# Introduction
While XML is buzzword-friendly, YAML (used to be Yet Another Markup Language, but is now a GNU-ish YAML Ain't Markup Language) is almost a non-buzzword. Mentioning it to people is the surest way to get a blank stare, even from fairly tech-savvy people.
That's a real shame, in my opinion, because both XML and YAML have their uses. XML, a subset of SGML, is designed to be simpler than SGML, and designed to be a standardized way of storing and sharing various types of data. It's good for a number of things; however, for every article I've read that makes me say, "Hey, that's neat!" I can find at least one rebuttal that says, essentially, "That's not what XML was designed to do!"
One wonders sometimes what XML was designed to do if it wasn't designed to do the things that people are using it for. On top of that, I've run into a number of people have expressed a number of concerns about XML. The biggest complaints I've seen are "too many characters" and "what makes this better than other file formats, exactly?"
My thoughts exactly.
# A look at YAML
One of the first things people try to do (including me) is compare YAML to XML. That's not really a fair comparison. While XML builds on a legacy language, YAML was designed from the start to be a data serialization language that's both powerful and human readable. The similarities end there.

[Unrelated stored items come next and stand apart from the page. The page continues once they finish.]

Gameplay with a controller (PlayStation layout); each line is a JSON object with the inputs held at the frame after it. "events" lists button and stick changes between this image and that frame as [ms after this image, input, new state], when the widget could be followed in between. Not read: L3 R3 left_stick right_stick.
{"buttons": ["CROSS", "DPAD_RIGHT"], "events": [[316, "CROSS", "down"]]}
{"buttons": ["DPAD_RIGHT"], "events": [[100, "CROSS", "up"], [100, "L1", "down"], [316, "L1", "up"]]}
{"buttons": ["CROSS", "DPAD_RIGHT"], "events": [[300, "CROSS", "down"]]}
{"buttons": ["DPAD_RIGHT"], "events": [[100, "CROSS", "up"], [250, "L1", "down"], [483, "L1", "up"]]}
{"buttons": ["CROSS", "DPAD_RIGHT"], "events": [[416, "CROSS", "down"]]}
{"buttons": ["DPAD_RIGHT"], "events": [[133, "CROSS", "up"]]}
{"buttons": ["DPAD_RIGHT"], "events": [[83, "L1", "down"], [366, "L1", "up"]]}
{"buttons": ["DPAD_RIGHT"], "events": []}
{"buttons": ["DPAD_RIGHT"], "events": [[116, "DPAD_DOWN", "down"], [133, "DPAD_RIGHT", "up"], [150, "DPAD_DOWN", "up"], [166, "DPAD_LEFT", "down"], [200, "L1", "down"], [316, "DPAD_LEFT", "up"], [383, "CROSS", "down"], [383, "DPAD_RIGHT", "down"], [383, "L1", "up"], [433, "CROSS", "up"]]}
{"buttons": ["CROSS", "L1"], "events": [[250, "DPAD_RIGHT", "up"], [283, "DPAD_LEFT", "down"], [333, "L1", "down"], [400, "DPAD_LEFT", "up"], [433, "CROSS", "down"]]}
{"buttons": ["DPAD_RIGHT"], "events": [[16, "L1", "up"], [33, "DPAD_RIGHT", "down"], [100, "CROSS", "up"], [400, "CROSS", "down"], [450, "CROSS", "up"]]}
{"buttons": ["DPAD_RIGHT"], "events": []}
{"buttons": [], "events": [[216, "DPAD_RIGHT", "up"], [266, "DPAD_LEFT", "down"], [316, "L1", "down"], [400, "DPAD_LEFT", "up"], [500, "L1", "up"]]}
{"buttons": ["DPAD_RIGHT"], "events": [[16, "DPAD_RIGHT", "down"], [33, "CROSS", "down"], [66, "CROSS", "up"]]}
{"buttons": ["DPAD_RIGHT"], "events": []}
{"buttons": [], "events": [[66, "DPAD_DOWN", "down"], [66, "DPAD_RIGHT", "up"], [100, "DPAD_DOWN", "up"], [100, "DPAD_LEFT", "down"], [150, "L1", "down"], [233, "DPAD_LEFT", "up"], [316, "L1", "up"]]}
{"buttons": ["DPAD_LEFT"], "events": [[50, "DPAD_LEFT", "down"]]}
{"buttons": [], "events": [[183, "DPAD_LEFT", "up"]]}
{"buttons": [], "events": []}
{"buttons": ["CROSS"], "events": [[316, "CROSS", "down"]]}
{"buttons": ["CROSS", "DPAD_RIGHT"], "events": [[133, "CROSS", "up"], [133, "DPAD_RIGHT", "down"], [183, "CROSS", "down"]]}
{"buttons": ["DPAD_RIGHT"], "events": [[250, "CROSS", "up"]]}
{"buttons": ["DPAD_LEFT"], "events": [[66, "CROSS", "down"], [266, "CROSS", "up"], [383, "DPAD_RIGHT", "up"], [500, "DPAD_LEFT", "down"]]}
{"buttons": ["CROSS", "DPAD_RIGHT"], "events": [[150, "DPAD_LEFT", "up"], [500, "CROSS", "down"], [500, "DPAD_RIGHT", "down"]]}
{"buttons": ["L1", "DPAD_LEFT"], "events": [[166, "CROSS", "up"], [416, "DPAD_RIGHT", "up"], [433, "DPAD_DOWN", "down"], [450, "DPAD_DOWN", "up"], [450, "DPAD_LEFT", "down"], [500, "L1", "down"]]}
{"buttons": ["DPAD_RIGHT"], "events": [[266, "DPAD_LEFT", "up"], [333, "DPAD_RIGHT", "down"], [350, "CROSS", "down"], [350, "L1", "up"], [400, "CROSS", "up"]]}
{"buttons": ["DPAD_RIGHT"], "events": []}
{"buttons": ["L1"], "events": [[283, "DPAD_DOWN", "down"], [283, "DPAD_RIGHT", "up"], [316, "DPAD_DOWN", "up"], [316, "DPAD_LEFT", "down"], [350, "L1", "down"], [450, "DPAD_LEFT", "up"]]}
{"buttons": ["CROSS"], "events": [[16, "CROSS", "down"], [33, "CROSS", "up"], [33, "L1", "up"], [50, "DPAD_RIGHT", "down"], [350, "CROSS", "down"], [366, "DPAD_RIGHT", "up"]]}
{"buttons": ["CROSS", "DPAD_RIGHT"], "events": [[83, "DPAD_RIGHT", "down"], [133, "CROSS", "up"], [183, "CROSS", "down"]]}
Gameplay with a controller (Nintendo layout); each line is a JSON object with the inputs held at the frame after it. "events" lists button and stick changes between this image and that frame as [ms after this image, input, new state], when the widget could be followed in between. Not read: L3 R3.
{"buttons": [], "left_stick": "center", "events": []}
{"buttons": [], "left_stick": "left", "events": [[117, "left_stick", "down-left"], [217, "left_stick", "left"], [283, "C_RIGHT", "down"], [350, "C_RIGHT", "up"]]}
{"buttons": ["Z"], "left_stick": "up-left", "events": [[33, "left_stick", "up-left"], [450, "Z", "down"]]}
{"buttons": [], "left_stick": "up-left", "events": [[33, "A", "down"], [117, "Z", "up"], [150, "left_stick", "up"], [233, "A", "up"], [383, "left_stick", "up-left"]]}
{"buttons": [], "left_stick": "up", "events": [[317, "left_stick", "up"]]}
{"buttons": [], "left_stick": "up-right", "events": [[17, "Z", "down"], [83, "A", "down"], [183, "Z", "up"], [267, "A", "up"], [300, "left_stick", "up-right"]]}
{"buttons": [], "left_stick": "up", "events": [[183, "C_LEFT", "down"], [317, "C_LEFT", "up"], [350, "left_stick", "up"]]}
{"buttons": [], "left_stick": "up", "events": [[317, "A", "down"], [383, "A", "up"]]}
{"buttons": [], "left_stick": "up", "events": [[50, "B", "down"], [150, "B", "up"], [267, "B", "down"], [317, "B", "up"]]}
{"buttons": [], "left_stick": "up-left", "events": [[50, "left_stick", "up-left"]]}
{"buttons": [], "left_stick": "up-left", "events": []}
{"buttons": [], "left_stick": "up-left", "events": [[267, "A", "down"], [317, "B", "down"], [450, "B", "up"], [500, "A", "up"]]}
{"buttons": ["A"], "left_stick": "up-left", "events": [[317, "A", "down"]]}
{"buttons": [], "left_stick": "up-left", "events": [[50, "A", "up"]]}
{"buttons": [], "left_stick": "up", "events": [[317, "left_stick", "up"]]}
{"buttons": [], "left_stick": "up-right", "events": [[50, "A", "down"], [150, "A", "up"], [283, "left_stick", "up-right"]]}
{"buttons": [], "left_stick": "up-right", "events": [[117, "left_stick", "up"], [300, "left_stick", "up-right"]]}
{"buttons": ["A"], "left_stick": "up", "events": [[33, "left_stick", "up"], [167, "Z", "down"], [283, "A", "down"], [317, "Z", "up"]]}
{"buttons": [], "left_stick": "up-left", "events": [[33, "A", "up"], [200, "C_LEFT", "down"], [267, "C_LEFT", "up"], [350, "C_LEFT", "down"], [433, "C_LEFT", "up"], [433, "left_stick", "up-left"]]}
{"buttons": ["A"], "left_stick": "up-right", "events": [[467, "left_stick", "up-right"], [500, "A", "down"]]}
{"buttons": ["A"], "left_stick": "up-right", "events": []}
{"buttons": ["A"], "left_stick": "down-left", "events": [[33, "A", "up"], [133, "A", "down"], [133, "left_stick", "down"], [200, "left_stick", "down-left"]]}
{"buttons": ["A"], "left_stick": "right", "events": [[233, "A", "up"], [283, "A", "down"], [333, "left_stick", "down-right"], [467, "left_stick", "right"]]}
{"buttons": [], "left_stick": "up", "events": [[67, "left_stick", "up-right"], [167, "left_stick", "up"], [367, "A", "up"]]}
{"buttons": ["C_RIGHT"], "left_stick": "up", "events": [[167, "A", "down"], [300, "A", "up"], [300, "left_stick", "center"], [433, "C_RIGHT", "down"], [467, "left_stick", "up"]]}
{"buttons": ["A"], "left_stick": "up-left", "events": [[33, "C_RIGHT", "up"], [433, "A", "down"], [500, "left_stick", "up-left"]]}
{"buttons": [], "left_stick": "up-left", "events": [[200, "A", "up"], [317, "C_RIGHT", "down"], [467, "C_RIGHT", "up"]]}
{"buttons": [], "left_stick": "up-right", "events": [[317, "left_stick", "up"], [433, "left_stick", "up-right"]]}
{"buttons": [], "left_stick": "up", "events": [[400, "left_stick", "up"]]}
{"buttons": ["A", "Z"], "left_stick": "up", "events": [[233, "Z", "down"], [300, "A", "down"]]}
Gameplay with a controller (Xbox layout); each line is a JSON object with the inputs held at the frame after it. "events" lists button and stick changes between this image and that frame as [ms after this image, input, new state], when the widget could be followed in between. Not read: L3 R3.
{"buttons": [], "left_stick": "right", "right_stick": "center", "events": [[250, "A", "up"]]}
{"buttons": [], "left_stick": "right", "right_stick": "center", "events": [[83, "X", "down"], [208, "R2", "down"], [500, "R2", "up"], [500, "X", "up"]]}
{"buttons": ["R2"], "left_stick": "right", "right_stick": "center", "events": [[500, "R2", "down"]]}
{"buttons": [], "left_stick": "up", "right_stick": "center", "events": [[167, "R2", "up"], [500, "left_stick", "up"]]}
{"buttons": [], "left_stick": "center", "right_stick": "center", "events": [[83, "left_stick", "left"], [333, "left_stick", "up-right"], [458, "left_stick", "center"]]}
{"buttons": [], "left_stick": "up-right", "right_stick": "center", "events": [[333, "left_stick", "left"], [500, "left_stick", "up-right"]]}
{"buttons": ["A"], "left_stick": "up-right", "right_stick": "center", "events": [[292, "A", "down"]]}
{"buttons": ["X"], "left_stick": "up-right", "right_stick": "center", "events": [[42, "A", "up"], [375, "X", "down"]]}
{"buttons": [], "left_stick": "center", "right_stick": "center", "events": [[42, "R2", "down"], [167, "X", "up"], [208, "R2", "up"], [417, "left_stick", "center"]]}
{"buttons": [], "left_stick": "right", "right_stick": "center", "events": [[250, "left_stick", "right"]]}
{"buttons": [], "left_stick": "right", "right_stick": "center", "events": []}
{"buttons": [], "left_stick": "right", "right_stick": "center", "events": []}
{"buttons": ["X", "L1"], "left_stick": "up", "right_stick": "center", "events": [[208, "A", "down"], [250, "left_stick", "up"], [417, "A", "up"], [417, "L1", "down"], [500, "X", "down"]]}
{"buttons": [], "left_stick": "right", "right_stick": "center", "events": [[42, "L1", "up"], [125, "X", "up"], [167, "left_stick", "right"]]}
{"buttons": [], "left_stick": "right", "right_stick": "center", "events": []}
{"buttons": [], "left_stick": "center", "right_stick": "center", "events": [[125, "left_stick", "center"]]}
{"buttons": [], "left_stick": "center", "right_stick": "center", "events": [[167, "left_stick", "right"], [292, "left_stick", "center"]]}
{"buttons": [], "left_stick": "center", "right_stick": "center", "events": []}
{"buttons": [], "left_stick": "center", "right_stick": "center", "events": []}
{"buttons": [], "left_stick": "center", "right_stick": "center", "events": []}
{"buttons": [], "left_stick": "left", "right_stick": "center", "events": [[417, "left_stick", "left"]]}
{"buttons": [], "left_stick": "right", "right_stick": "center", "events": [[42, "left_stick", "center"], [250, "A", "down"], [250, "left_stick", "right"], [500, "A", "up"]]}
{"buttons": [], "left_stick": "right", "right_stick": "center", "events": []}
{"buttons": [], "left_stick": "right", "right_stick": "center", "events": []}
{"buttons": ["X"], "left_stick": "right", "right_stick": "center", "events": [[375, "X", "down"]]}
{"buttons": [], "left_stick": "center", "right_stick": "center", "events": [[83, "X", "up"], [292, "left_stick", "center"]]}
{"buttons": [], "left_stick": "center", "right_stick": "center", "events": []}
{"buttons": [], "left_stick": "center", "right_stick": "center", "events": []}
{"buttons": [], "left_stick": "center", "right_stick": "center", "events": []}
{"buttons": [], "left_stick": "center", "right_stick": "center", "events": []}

Take a look at the reference card. The reference card is, essentially, a YAML document. For a more complete explanation, take a look at the YAML specification, and have a look at the YAML Cookbook (warning: the YAML Cookbook has a strong Ruby bias.)
# XML, or YAML?
Bear in mind that I'm not a raving expert on either XML or YAML when looking at these examples. Having said that, here's a modified snippet from the XML file I had created for an in-house contacts list:
<user id="babooey" on="cpu1">
<firstname>Bob</firstname>
<lastname>Abooey</lastname>
<department>adv</department>
<cell>555-1212</cell>
<address password="xxxx">ahunter@example1.com</address>
<address password="xxxx">babooey@example2.com</address>
</user>
Now, contrast this with what I would enter for the YAML file:
babooey:
computer
: cpu1
firstname: Bob
lastname: Abooey
cell: 555-1212
addresses:
- address: babooey@example1.com
password: xxxx
- address: babooey@example2.com
password: xxxx
I don't know what anyone else's thoughts are on the subject, but I find the YAML version to be much more readable. Python-phobes will be shocked to learn that whitespace is significant in YAML.
Another thing to notice is that YAML is designed with scripting languages (such as Python, Perl, PHP, and Ruby, among others) in mind. What does that mean? Well, it means that the language was designed for scripting languages, and designed to translate easily to structures common to various languages.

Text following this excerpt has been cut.